TASK INSTRUCTIONS
Your copy of the entries below should hold exactly the lines from the one containing "nose: (65, 111)" to the one containing "left eye: (60, 76)", inclusive, and no pictures.

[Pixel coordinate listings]

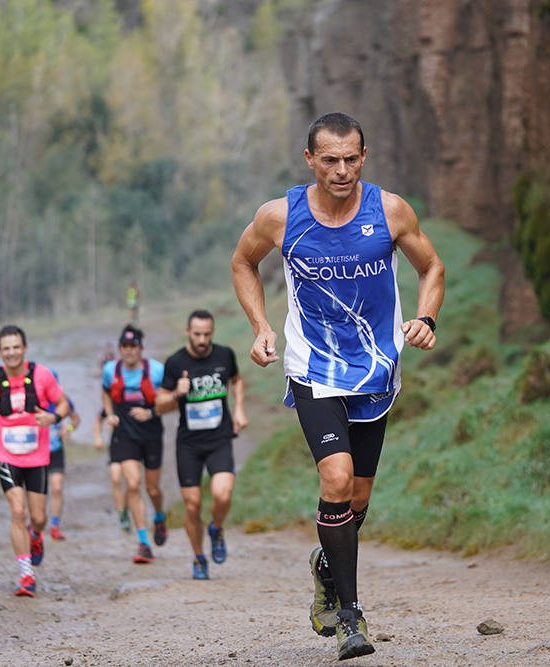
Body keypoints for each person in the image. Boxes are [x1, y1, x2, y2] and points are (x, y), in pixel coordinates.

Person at [231, 112, 445, 660]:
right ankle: (351, 617)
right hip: (313, 369)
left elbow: (432, 267)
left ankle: (327, 567)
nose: (342, 170)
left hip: (376, 369)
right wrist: (260, 327)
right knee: (337, 476)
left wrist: (427, 318)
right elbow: (243, 263)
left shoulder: (390, 210)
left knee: (358, 499)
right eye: (330, 159)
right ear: (310, 160)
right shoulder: (280, 217)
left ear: (364, 156)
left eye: (351, 158)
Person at [0, 325, 72, 598]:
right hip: (6, 456)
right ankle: (26, 575)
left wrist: (53, 418)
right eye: (6, 348)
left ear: (24, 348)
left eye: (16, 347)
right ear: (0, 351)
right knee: (17, 511)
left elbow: (63, 405)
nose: (11, 353)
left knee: (37, 517)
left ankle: (36, 536)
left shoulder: (42, 375)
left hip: (37, 456)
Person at [155, 310, 247, 580]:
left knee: (223, 493)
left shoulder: (224, 355)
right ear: (188, 332)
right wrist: (176, 393)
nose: (202, 340)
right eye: (197, 334)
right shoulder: (175, 363)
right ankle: (198, 557)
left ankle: (216, 529)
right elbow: (160, 405)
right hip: (189, 444)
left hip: (219, 438)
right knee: (192, 505)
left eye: (207, 334)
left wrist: (239, 409)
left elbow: (237, 381)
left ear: (213, 332)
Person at [101, 324, 168, 563]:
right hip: (124, 434)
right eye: (125, 347)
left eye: (134, 346)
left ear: (141, 348)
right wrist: (109, 414)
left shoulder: (157, 370)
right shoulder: (111, 370)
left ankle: (159, 516)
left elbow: (168, 401)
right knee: (133, 483)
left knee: (152, 489)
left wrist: (151, 412)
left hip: (150, 433)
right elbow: (106, 392)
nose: (129, 351)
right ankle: (143, 542)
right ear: (120, 349)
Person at [45, 372, 80, 541]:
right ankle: (35, 523)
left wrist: (68, 430)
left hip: (56, 450)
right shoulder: (33, 400)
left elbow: (75, 420)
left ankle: (54, 525)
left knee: (57, 487)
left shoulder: (62, 400)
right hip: (36, 453)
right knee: (37, 491)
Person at [93, 409, 131, 532]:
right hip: (116, 444)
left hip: (133, 446)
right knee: (115, 480)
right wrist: (98, 438)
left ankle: (126, 508)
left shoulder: (133, 401)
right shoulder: (112, 405)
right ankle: (122, 514)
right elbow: (98, 420)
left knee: (131, 483)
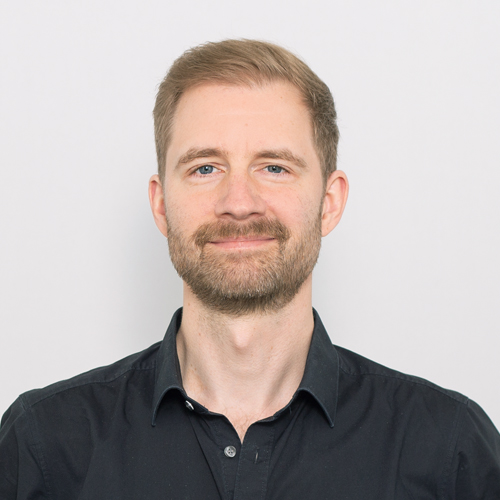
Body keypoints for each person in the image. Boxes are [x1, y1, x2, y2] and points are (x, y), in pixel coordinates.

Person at [1, 39, 499, 499]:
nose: (239, 203)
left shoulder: (448, 450)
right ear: (161, 204)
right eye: (205, 168)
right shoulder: (45, 447)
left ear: (329, 203)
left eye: (274, 167)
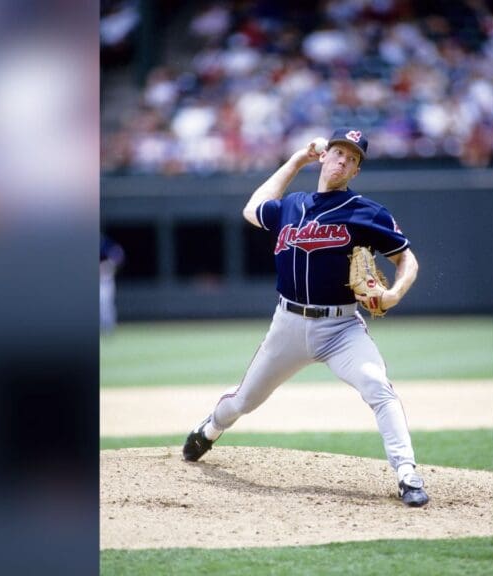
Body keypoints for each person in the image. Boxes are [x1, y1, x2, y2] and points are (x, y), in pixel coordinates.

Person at [181, 128, 429, 507]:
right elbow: (253, 208)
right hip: (288, 326)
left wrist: (394, 293)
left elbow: (406, 257)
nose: (343, 161)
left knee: (378, 387)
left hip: (341, 327)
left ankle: (407, 473)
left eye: (352, 158)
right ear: (324, 156)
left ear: (355, 171)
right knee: (244, 400)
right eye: (338, 152)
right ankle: (210, 429)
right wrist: (297, 159)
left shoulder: (367, 211)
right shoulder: (291, 205)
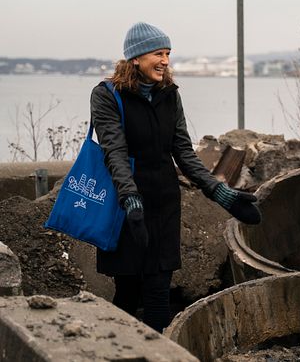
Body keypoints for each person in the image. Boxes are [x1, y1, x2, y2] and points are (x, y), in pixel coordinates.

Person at [90, 22, 261, 333]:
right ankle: (115, 349)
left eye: (168, 53)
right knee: (128, 290)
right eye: (158, 53)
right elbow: (114, 151)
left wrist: (220, 193)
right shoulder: (107, 96)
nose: (165, 61)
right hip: (124, 205)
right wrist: (130, 200)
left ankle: (159, 353)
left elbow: (183, 152)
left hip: (164, 204)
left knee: (158, 292)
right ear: (136, 58)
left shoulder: (169, 94)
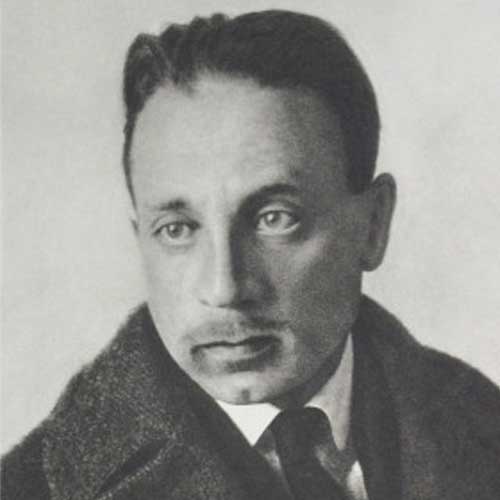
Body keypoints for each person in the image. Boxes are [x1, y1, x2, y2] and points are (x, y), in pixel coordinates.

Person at [2, 9, 500, 500]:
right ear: (142, 241)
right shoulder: (32, 488)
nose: (225, 288)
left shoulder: (482, 426)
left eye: (275, 218)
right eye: (176, 230)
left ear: (372, 225)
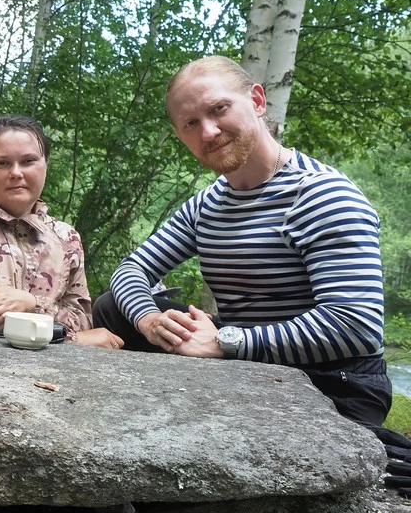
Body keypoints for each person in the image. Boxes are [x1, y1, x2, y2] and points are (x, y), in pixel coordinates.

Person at [93, 55, 391, 427]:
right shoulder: (208, 204)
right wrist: (151, 321)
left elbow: (356, 327)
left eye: (219, 109)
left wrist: (225, 342)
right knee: (113, 308)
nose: (208, 132)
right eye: (191, 123)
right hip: (246, 361)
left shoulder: (321, 194)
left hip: (335, 379)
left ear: (257, 101)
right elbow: (132, 269)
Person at [0, 115, 122, 348]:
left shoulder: (66, 238)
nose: (16, 173)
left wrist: (30, 303)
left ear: (45, 165)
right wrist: (69, 337)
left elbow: (81, 318)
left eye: (28, 161)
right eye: (2, 163)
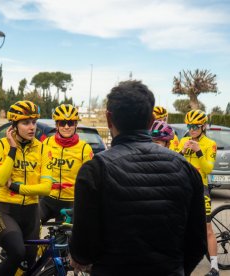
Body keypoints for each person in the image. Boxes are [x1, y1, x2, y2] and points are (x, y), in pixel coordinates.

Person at [69, 80, 207, 276]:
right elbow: (198, 242)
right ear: (152, 120)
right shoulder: (185, 168)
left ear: (109, 119)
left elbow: (82, 251)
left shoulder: (94, 170)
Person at [0, 100, 53, 275]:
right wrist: (12, 149)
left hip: (32, 213)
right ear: (14, 125)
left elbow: (46, 188)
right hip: (6, 211)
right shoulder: (1, 146)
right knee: (16, 252)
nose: (31, 127)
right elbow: (0, 179)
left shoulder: (43, 149)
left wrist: (18, 187)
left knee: (29, 263)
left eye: (33, 122)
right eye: (26, 123)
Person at [177, 109, 218, 276]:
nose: (192, 129)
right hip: (184, 187)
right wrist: (181, 151)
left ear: (203, 126)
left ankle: (214, 267)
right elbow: (175, 162)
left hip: (201, 188)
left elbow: (208, 169)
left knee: (207, 228)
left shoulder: (210, 144)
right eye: (189, 126)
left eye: (195, 126)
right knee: (181, 226)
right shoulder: (183, 140)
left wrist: (198, 151)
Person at [40, 104, 93, 224]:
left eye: (71, 123)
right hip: (47, 199)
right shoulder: (47, 143)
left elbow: (89, 179)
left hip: (71, 202)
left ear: (76, 125)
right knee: (32, 226)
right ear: (57, 125)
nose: (67, 127)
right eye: (62, 123)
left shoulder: (85, 148)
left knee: (62, 237)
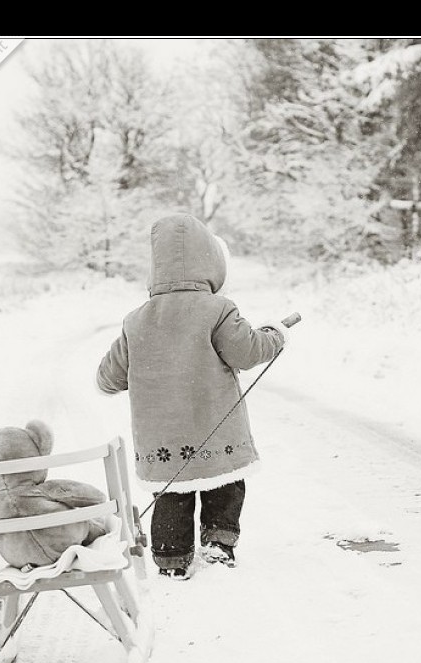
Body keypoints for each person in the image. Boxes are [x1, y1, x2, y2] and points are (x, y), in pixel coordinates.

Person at [96, 213, 285, 580]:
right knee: (225, 483)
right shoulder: (218, 309)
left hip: (162, 440)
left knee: (171, 494)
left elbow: (109, 378)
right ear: (212, 261)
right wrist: (275, 335)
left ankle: (171, 558)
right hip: (216, 429)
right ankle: (217, 542)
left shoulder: (136, 320)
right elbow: (247, 352)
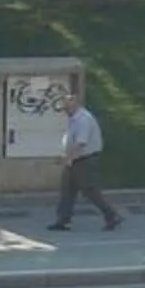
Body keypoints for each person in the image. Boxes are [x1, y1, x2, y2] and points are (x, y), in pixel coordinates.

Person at [48, 94, 122, 233]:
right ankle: (63, 220)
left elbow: (81, 143)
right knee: (67, 190)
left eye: (66, 108)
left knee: (90, 191)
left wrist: (66, 158)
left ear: (74, 105)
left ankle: (112, 215)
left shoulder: (83, 120)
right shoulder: (74, 119)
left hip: (84, 160)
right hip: (74, 159)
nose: (65, 111)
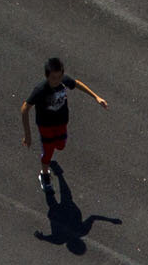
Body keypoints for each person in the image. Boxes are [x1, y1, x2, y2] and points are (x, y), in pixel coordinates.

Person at [21, 58, 108, 190]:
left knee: (60, 146)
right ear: (47, 76)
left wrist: (96, 97)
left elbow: (76, 83)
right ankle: (44, 175)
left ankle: (50, 160)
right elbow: (24, 108)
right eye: (54, 78)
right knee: (48, 153)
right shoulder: (40, 90)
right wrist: (28, 135)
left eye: (60, 76)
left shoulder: (63, 81)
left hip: (61, 123)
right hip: (46, 126)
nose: (57, 81)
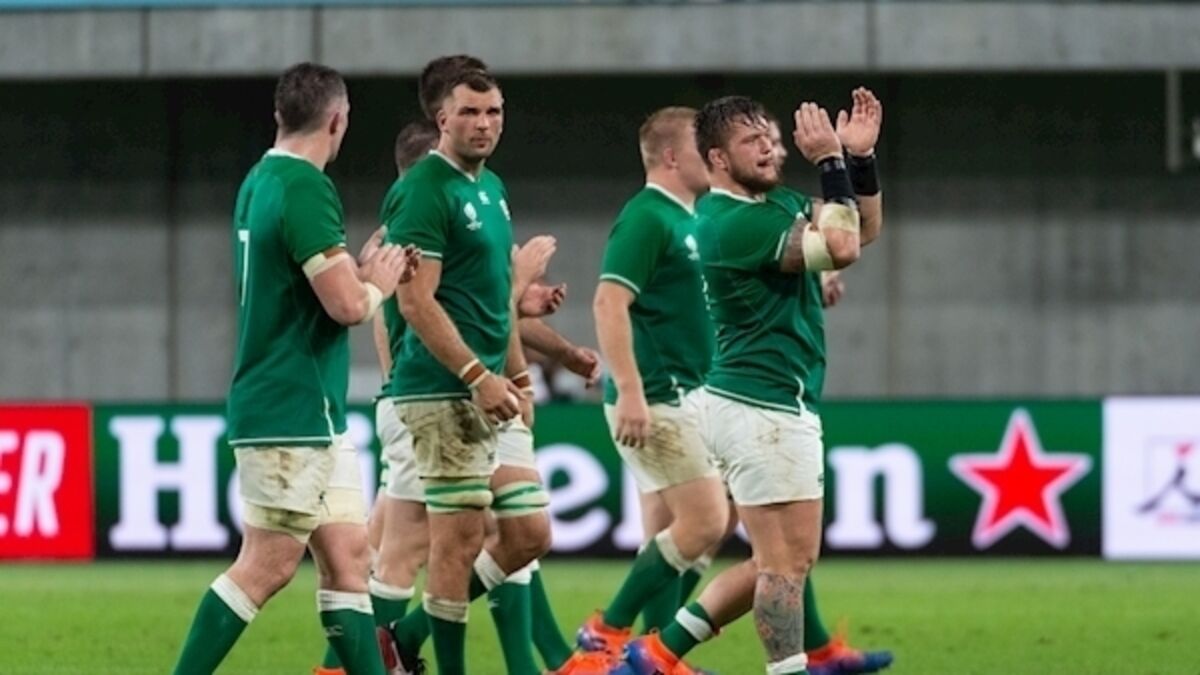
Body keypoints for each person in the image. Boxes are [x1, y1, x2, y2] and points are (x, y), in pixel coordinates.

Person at [621, 91, 881, 675]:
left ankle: (655, 654)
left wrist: (859, 161)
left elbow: (862, 229)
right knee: (785, 567)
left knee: (779, 560)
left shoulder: (771, 203)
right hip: (759, 406)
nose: (768, 147)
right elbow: (841, 246)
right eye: (750, 140)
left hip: (765, 401)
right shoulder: (729, 221)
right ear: (716, 158)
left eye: (769, 135)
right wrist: (830, 161)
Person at [171, 62, 418, 675]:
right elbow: (347, 307)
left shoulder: (260, 180)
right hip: (290, 408)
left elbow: (310, 285)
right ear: (337, 121)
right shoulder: (307, 186)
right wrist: (378, 284)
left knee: (349, 559)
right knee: (267, 565)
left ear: (281, 114)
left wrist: (360, 270)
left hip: (312, 413)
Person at [559, 107, 727, 675]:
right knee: (707, 523)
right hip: (658, 397)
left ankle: (656, 657)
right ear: (673, 156)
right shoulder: (648, 218)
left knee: (668, 536)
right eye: (705, 148)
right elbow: (608, 302)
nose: (717, 157)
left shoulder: (687, 218)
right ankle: (606, 632)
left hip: (683, 393)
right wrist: (629, 388)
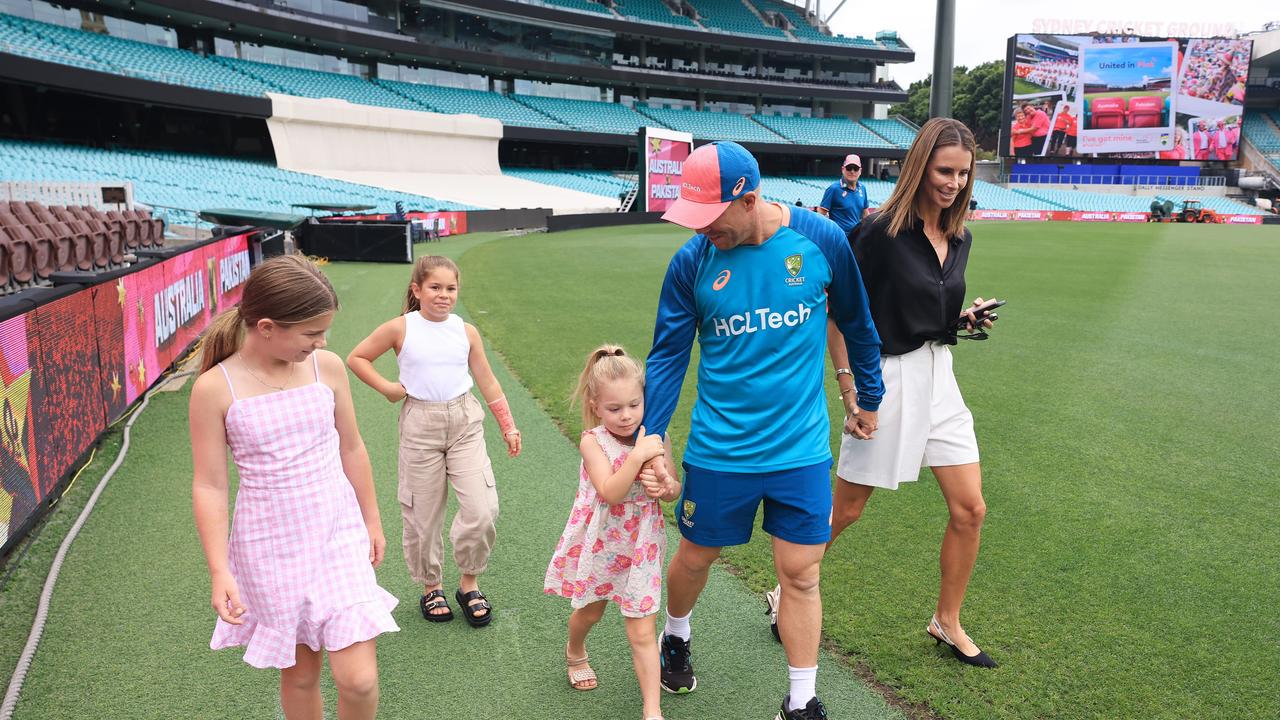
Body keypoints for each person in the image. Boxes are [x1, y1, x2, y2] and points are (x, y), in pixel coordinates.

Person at [643, 140, 884, 720]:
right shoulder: (692, 261)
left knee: (801, 574)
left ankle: (801, 701)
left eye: (711, 218)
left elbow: (856, 320)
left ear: (749, 199)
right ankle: (676, 632)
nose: (703, 231)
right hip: (719, 449)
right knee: (697, 556)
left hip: (799, 449)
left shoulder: (822, 241)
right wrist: (651, 438)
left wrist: (868, 396)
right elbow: (668, 355)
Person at [778, 117, 1000, 669]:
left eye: (962, 174)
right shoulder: (879, 234)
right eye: (944, 170)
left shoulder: (961, 236)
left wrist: (962, 318)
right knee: (847, 509)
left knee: (970, 509)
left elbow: (928, 307)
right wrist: (851, 394)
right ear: (920, 166)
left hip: (939, 375)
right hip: (886, 378)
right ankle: (786, 591)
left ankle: (946, 621)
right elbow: (839, 313)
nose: (952, 182)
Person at [190, 255, 399, 719]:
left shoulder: (327, 368)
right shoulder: (214, 389)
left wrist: (372, 519)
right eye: (311, 333)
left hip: (337, 532)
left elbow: (352, 449)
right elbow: (210, 486)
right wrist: (219, 570)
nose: (322, 342)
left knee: (359, 680)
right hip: (270, 546)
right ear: (266, 327)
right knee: (301, 675)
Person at [347, 255, 522, 628]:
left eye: (451, 288)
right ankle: (431, 586)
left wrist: (508, 425)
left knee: (482, 509)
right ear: (417, 290)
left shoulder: (466, 331)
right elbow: (357, 357)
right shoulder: (400, 328)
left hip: (464, 422)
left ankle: (469, 583)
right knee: (423, 516)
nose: (444, 295)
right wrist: (388, 388)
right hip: (420, 425)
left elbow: (487, 380)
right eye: (435, 287)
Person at [543, 345, 681, 720]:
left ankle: (652, 710)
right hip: (603, 542)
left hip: (641, 546)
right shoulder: (593, 441)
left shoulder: (656, 438)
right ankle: (575, 650)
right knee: (590, 612)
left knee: (641, 628)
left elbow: (672, 489)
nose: (626, 416)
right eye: (614, 409)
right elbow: (610, 491)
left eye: (634, 405)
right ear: (595, 405)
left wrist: (666, 486)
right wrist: (637, 457)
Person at [818, 153, 871, 239]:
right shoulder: (833, 189)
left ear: (860, 171)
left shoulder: (862, 188)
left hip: (856, 238)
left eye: (856, 168)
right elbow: (821, 214)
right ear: (843, 169)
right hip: (839, 238)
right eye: (849, 168)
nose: (852, 171)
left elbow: (865, 214)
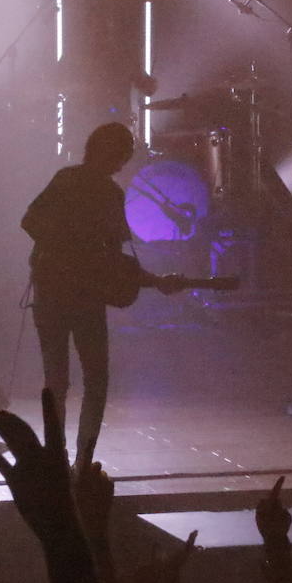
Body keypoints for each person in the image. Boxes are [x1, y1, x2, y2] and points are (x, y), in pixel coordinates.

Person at [22, 122, 175, 464]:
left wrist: (59, 249)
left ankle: (58, 456)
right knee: (92, 378)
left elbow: (30, 221)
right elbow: (112, 257)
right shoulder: (106, 193)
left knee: (58, 380)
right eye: (121, 156)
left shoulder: (71, 181)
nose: (121, 164)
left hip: (56, 293)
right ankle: (80, 458)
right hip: (81, 296)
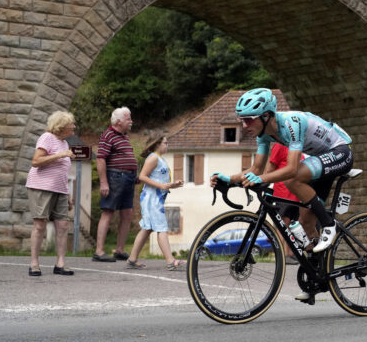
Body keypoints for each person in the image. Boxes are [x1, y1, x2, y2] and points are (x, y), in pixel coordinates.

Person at [210, 88, 354, 302]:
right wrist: (229, 179)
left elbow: (292, 168)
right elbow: (257, 169)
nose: (244, 126)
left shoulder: (291, 122)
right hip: (320, 160)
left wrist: (264, 179)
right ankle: (317, 278)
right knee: (305, 222)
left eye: (248, 120)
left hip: (340, 152)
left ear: (266, 116)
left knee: (292, 179)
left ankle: (330, 225)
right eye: (242, 120)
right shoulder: (264, 135)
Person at [25, 111, 77, 277]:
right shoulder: (47, 138)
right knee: (40, 225)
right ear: (62, 126)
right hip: (42, 187)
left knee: (63, 225)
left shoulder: (64, 143)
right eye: (72, 124)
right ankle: (34, 264)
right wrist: (60, 155)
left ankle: (60, 263)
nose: (74, 127)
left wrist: (67, 195)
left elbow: (62, 172)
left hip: (60, 190)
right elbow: (36, 161)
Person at [126, 134, 185, 271]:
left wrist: (172, 185)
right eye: (165, 142)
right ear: (157, 144)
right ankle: (170, 261)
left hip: (155, 198)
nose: (167, 145)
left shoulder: (160, 159)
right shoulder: (153, 158)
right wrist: (161, 186)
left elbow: (160, 181)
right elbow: (142, 176)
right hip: (151, 199)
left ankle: (132, 259)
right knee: (161, 228)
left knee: (148, 228)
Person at [93, 107, 137, 263]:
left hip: (128, 178)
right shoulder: (108, 135)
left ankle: (120, 250)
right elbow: (100, 159)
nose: (131, 121)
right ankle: (99, 251)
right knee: (108, 212)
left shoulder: (124, 136)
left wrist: (134, 175)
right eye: (128, 119)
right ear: (118, 121)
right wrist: (104, 182)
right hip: (115, 177)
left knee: (127, 214)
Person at [265, 142, 306, 263]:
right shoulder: (279, 144)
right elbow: (270, 168)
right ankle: (283, 254)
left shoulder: (296, 144)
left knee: (291, 225)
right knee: (283, 223)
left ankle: (289, 253)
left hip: (295, 193)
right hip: (282, 192)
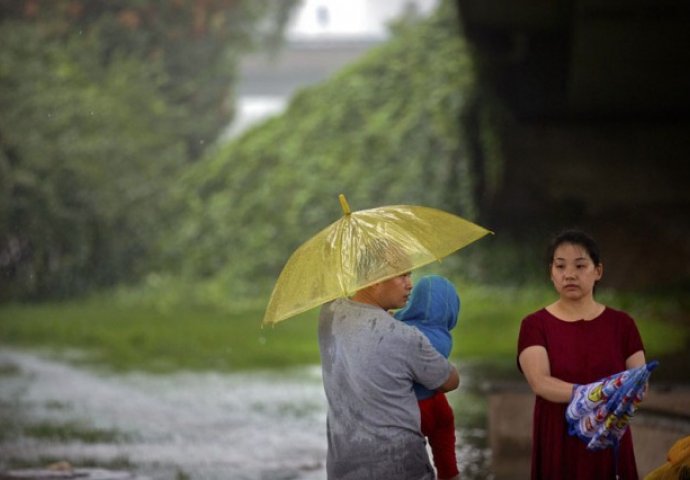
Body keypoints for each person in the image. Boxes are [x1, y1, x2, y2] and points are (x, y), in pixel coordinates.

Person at [517, 228, 646, 479]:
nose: (569, 275)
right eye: (560, 266)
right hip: (559, 436)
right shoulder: (535, 325)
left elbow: (640, 382)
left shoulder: (622, 325)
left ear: (598, 271)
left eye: (580, 266)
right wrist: (592, 394)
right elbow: (540, 382)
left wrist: (624, 391)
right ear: (551, 273)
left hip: (608, 436)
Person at [318, 271, 460, 480]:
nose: (410, 284)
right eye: (402, 276)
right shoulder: (404, 335)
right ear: (375, 279)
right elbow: (450, 381)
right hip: (399, 467)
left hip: (342, 469)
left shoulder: (329, 314)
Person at [395, 275, 461, 480]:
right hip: (437, 403)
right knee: (444, 439)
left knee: (411, 456)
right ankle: (449, 473)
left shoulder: (402, 329)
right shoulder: (442, 337)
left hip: (413, 407)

WRITTEN SOLUTION
nose: (65, 111)
Body keypoints for each person in the image. Boxes are [x1, y1, x2, y2] and points are (x, y), in pixel coordinates.

Person at [21, 58, 108, 190]:
left knee: (60, 146)
right ear: (47, 76)
left wrist: (96, 97)
left elbow: (76, 83)
right ankle: (44, 175)
left ankle: (50, 160)
right elbow: (24, 108)
right eye: (54, 78)
right knee: (48, 153)
right shoulder: (40, 90)
right wrist: (28, 135)
left eye: (60, 76)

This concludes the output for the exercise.